New capital expenditure falls 2.2%
Private new capital expenditure (capex) fell 2.2 per cent in the June quarter 2024, 0.3 per cent higher than June quarter 2023 (seasonally adjusted, chain volume measures), according to figures released today by the Australian Bureau of Statistics (ABS).
Robert Ewing, ABS head of business statistics, said: “Business investment fell 3.6 per cent in the non-mining industries. This was partly offset by a rise in mining capex, which was up 1.5 per cent after falling in the last quarter.”
Capex was down 3.8 per cent for buildings and structures, with the non-mining industries falling 7.7 per cent. New equipment and machinery fell 0.5 per cent.
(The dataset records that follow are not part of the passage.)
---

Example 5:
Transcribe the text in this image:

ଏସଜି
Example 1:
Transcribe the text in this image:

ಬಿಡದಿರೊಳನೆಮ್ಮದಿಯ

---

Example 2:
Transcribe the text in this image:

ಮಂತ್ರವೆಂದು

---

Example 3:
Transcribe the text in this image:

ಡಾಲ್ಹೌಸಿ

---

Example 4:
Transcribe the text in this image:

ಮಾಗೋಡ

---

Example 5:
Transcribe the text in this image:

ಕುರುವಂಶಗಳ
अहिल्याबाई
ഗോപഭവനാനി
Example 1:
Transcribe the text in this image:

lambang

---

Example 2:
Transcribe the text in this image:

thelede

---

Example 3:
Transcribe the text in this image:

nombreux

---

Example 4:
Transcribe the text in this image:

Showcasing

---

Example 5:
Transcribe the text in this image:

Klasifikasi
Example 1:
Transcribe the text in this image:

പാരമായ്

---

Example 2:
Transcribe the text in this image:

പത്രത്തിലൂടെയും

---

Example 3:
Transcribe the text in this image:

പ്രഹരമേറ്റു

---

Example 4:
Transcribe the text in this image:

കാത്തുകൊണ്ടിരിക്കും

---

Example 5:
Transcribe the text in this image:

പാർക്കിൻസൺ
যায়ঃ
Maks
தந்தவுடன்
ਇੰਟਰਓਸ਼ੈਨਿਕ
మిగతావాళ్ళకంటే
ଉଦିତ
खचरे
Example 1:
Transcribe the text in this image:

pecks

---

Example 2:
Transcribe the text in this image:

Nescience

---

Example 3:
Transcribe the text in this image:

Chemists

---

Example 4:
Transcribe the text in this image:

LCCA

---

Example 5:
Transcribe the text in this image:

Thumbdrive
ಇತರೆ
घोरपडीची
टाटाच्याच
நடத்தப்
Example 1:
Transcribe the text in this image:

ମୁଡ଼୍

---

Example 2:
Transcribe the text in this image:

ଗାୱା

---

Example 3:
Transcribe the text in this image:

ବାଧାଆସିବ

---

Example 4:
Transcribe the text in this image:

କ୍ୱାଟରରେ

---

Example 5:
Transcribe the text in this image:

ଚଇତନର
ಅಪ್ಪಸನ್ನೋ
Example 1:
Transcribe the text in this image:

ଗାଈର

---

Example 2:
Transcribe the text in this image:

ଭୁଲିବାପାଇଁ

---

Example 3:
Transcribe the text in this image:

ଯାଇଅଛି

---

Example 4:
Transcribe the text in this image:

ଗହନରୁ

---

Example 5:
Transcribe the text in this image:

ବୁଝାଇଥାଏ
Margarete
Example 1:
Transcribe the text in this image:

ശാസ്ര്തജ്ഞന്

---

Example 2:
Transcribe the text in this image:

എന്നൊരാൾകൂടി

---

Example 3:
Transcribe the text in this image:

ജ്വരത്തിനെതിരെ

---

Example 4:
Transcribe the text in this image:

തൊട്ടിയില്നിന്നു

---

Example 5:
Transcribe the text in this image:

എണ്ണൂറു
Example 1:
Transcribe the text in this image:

“The drop in buildings and structures was caused by lower spending on major engineering projects and transport infrastructure projects and was partly offset by a rise in mining industry spending on buildings and structures, which was up 2.8 per cent after falling last quarter,” Mr Ewing said.
“Retail trade investment drove the fall in equipment and machinery capex, down 25.9 per cent. Both small and large retail businesses contributed to this fall, with some businesses telling us capex was down in response to economic conditions in the retail industry,” Mr Ewing said.
Victoria had the largest fall of the states and territories, down 4.1 percent. Northern Territory saw a rise of 23.5 per cent, reflecting higher mining capex.
Figures released today also include the final estimate of capex for 2023-24, which saw a rise of 10.2 per cent (current prices) compared to 2022-23.
This release also includes the third estimate for planned capex for 2024-25. Businesses revised their expected capex spend for 2024-25 to be up by 10.3 per cent since their last estimate.
“The manufacturing industry are expecting a major rise next year, with several large industrial projects ramping up investment,” Mr Ewing said.
More detailed industry and state analysis and further information on the statistical methodology is available in New Capital Expenditure (cat no. 5625.0).
The ABS gratefully acknowledges the contributions of businesses across Australia in providing the data for this release.
Media notes
- New capital expenditure refers to the acquisition of new tangible assets and includes major improvements, alterations, and additions.
- All statistical figures in this media release are in seasonally adjusted volume terms unless otherwise noted.
- Seasonal adjustment is the process of estimating and removing seasonal effects to allow comparison of data for adjacent months. See methodology for more details.